De resto, esta foi e continua a ser a tal fronteira que mal se conhece e que Cristiano ainda tem dificuldade em respeitar quando o tema principal da agenda é o número de internacionalizações ou a frenética caça aos recordes. A 48 horas da realização do duelo com a Croácia, numa cada vez mais frequente presença na sala de Imprensa (longe vão os tempos em que era preciso meter requerimento a Marte para tal se verificar), o madeirense deu de novo a entender que só a ele coube a decisão de continuar a dar o peito às balas e só ele tem o condão de um dia escrever o verso final na epopeia.
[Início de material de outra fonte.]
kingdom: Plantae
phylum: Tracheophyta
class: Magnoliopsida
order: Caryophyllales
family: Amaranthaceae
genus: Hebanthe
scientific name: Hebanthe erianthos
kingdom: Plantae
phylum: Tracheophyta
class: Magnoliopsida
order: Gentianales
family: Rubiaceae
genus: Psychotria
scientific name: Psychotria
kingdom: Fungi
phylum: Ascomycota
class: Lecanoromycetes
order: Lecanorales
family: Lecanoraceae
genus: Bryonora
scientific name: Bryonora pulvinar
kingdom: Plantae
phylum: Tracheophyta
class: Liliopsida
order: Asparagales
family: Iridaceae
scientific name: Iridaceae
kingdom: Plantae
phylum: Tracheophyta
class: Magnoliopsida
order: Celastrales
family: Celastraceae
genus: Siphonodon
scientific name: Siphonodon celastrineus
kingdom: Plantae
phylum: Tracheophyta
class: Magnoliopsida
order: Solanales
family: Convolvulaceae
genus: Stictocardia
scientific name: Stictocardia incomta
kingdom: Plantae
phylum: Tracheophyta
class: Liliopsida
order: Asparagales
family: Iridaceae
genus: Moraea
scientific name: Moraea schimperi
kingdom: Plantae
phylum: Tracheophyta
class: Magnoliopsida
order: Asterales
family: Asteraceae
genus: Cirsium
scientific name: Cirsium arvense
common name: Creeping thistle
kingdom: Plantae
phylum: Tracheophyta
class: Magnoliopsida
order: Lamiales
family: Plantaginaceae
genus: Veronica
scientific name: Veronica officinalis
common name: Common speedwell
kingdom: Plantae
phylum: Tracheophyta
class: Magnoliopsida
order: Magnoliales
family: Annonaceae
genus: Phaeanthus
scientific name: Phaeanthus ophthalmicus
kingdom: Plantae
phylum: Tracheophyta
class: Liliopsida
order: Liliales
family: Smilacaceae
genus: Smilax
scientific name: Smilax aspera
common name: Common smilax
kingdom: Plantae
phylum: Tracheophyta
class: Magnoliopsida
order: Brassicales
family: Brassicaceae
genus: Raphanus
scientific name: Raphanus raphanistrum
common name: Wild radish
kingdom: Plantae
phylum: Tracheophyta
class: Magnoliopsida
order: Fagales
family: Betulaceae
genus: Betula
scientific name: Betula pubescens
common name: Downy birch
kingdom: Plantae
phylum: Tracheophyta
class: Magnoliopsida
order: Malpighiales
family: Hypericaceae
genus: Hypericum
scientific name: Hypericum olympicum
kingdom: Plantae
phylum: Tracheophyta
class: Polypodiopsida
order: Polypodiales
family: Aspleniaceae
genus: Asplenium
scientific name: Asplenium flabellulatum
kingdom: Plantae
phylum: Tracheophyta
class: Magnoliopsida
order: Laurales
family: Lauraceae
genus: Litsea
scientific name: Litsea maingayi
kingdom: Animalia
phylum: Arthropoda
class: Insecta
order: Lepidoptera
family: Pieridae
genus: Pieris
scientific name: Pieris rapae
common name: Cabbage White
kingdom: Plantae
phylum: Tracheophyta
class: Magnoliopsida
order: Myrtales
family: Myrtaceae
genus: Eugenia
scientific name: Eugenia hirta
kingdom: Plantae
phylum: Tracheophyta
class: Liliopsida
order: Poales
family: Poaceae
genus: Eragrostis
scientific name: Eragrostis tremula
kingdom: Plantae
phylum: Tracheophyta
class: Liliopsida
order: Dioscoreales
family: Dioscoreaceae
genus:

Ao avisar que não vale a pena ninguém se esforçar para datar o “adeus” à seleção, o fenómeno dos 901 golos parece ignorar que Roberto Martínez podia já amanhã decretar o fim de uma era, precisando tão-somente de riscar o camisola 7 da lista de convocados. O treinador catalão tem essa prerrogativa e pode fazer uso da mesma a qualquer momento, sobretudo se quiser ficar com uma equipa muito mais debilitada e desprovida de uma incomparável referência ofensiva.

Dois postes de vista

Conforme as vitórias sobre a Croácia e a Escócia demonstraram, em linha com aquilo que o Campeonato da Europa sentenciara, o problema de Portugal não é Ronaldo. O problema de Portugal é a maneira como a sua maior figura tem sido gerida, a maior parte das vezes de forma insensata e com prejuízo enorme para as partes envolvidas e para os milhões de portugueses que sofrem com os resultados abaixo das expectativas.

Nessa medida, aquilo que ficou do Euro acaba por bendizer o penálti que bateu no poste e que assinalou a eliminação diante da França. O insucesso registado em Hamburgo, ou melhor, a forma como os “Apaixonados” jogaram no torneio desencadeou a reflexão que se impunha a Martínez, enfim alertado para a necessidade de corrigir dois equívocos, ambos profundamente ligados.

JOSE SENA GOULãO/Lusa

Um onze sem presença forte na grande área, ou seja, em muitos momentos sem dois pontas de lança, teve indisfarçáveis dificuldades para deixar em apuros as defesas adversárias e, por outro lado, não era nada recomendável “abusar” tanto das capacidades às vezes sobre-humanas de Cristiano. Demasiado sozinho e utilizado em demasia na Alemanha, o capitão acabou por beneficiar do fracasso pessoal (desempate por penáltis à parte... zero golos festejados) e coletivo para responder em pleno no arranque da competição que Fernando Santos também conquistou em 2019.

Talvez por tudo isto, o próprio jogador desfez uma baliza cheia de ansiedade assim que terminou a primeira jornada no Estádio da Luz. Ronaldo confessou-se “livre” ao resumir numa palavra o estado de espírito depois de atingir a marca dos 900 na cara de Livakovic e depois de ter aceitado com naturalidade a substituição e o plano para ficar no banco no desafio seguinte.

Pedro Loureiro/Getty Images

Poupado a determinado tipo de esforços, uma vez lançado ao intervalo fez a muralha escocesa abanar como um kilt ao vento, notabilizando-se com remates aos dois postes de Angus Gunn, uma maravilhosa assistência de calcanhar para João Félix (o guarda-redes do Norwich defendeu com o pé esquerdo um golo cantado), uma cabeçada que por milímetros não fez a bola entrar e... o desvio que resultou na conquista de três pontos.

Pedro Loureiro/Getty Images

Por muito que se discuta o lugar efetivo de CR7 no contexto universal, pelo menos à escala doméstica não há nenhuma espécie de dúvida de que permanece como o melhor ponta de lança português. Hoje em dia distante dos reais candidatos à Bola de Ouro e, para os senhores da UEFA, mais indicado para se limitar a carregar no botão e ajudar a mitificar o sorteio da nova Liga dos Campeões, Cristiano, aos 39 anos, demonstra que é bom para isso e é o melhor da História enquanto a sorte do futebol forem os golos.

Siimm, aí o botão e o homem são a mesma coisa, fazem parte do mesmo prato.